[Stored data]
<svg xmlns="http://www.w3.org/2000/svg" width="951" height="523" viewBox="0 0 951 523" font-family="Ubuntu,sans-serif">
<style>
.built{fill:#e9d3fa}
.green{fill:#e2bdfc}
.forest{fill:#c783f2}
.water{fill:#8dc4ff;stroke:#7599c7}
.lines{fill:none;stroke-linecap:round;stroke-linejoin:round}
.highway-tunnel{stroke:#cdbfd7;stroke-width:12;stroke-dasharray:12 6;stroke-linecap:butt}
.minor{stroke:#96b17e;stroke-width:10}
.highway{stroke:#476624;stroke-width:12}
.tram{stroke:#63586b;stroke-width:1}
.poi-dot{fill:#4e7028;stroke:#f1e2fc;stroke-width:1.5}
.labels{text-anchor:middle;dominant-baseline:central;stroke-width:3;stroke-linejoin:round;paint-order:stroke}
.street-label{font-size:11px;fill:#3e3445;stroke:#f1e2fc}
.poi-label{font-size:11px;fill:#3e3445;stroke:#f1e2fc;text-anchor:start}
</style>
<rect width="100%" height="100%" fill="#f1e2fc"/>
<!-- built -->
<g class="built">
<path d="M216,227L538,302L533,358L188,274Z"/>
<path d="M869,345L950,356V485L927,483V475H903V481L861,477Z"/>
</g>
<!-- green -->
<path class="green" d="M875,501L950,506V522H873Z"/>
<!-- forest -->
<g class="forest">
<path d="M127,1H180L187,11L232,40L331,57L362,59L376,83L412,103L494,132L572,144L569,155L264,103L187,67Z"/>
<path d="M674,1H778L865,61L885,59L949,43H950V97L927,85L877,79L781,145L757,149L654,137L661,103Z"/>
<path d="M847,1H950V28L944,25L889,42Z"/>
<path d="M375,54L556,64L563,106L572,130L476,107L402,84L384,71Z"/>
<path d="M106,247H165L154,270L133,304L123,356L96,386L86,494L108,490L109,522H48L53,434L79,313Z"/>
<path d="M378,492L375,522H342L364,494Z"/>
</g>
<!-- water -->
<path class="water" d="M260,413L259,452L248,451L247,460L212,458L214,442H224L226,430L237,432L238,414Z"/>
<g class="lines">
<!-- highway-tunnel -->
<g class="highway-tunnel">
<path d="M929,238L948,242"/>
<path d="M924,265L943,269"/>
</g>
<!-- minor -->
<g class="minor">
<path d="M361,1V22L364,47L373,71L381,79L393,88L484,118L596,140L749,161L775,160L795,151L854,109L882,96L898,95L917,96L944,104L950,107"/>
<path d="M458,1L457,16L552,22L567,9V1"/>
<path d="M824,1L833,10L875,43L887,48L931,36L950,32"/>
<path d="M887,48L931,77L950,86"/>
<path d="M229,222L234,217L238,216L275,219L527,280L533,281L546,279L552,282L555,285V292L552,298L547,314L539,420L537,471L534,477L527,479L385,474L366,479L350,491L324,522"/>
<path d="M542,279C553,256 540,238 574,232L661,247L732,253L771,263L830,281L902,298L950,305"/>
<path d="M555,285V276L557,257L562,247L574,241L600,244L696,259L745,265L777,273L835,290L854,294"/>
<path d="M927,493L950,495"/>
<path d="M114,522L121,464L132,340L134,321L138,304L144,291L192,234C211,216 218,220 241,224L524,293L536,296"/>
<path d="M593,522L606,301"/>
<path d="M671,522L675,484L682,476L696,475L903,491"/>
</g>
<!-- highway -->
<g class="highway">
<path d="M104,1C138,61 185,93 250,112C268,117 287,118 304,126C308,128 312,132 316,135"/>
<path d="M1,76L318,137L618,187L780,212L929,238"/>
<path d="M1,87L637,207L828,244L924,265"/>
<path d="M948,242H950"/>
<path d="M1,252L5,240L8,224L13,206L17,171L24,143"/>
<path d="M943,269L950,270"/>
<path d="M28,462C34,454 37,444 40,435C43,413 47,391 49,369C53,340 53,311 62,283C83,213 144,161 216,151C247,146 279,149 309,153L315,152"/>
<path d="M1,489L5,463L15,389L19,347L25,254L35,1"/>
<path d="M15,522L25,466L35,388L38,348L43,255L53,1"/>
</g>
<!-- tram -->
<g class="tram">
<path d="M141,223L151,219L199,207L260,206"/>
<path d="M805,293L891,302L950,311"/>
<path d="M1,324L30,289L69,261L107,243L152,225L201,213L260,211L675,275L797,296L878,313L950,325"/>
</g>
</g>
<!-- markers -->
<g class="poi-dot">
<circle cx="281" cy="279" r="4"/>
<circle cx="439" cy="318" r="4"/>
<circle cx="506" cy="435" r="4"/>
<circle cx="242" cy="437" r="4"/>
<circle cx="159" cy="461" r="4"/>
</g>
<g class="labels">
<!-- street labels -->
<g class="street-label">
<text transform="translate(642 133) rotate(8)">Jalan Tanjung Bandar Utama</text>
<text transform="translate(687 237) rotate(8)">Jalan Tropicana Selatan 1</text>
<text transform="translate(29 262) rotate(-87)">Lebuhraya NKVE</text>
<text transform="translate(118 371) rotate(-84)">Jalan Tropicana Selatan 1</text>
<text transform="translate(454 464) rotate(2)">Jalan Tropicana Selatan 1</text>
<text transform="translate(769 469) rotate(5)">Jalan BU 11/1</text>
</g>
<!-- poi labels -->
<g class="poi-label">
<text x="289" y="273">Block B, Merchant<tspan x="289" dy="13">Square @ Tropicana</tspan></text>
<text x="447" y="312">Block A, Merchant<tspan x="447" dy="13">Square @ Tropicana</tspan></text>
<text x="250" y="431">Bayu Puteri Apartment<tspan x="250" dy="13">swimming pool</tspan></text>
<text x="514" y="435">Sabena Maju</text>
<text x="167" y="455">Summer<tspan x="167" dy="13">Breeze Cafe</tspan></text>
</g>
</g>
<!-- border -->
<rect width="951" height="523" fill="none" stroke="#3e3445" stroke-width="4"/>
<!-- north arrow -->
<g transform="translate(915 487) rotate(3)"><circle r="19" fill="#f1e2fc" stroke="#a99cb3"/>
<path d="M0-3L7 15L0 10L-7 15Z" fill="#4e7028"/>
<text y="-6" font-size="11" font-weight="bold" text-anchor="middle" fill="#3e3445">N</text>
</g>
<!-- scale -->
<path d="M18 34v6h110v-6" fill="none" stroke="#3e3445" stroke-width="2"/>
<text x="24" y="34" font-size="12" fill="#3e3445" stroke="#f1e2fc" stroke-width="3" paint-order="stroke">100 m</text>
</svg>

| Problem |
Please count the lines in the records that hold the string "round", and give the number alone.

| Result |
2